Task requirements :: Write out every line from the listing below where the string "test" is found.

(Beginning of Dataset)

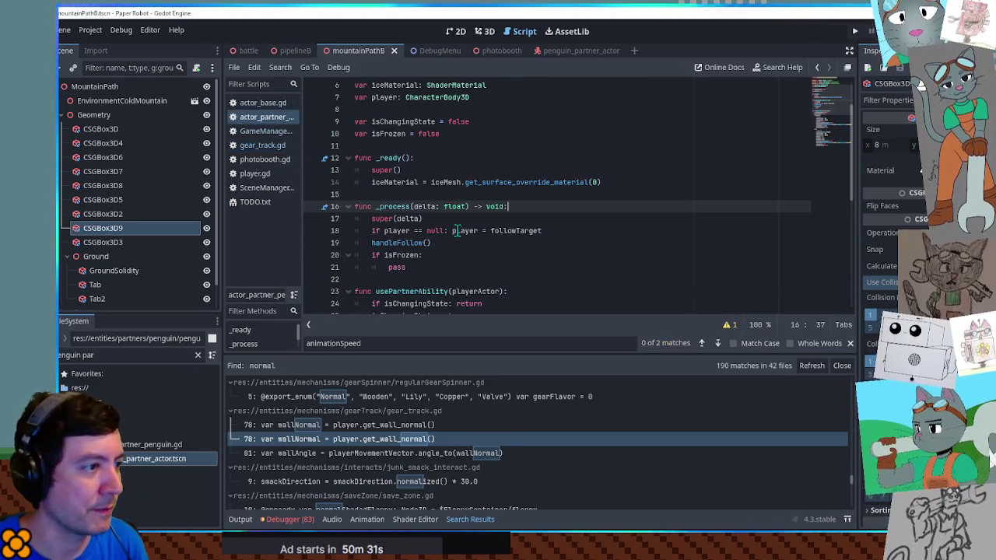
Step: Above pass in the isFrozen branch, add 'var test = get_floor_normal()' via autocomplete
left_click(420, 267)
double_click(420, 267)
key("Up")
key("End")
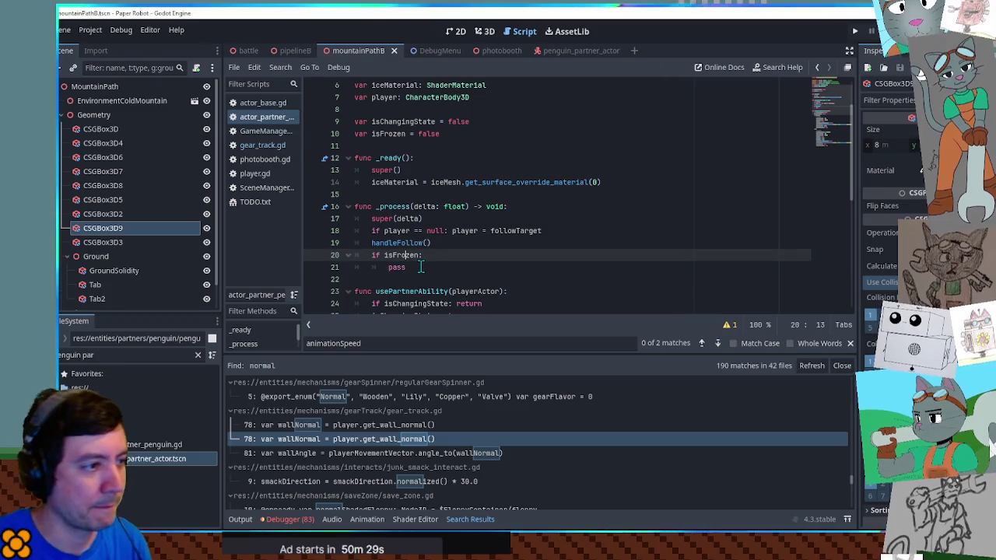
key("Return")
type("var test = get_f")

(End of Dataset)
(Beginning of Dataset)

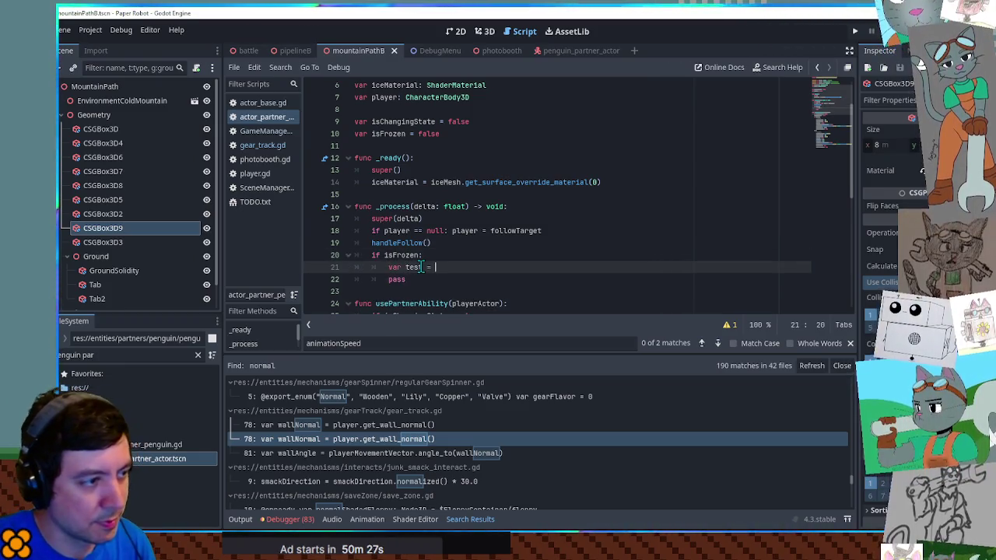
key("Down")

(End of Dataset)
(Beginning of Dataset)

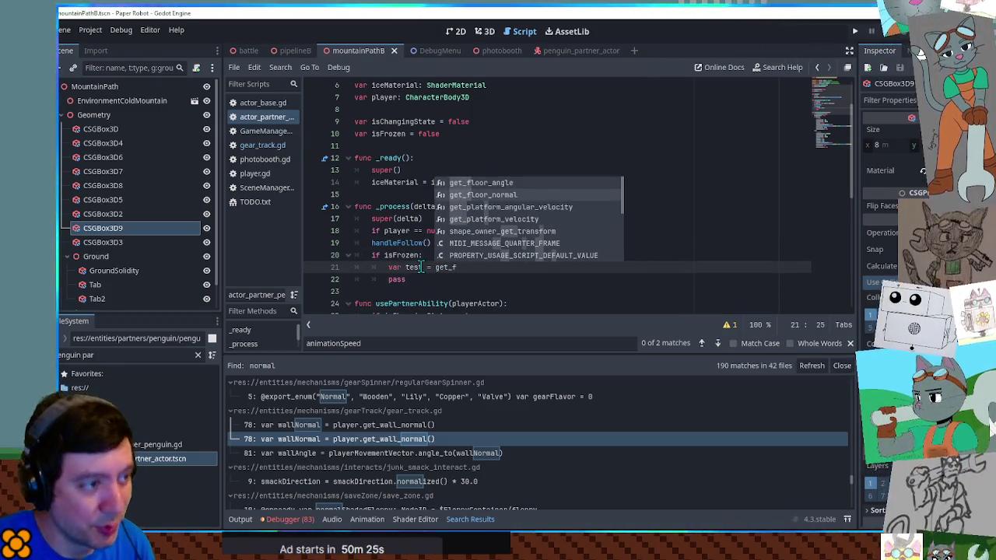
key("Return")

(End of Dataset)

Response box ::
Step: Above pass in the isFrozen branch, add 'var test = get_floor_normal()' via autocomplete
type("var test = get_f")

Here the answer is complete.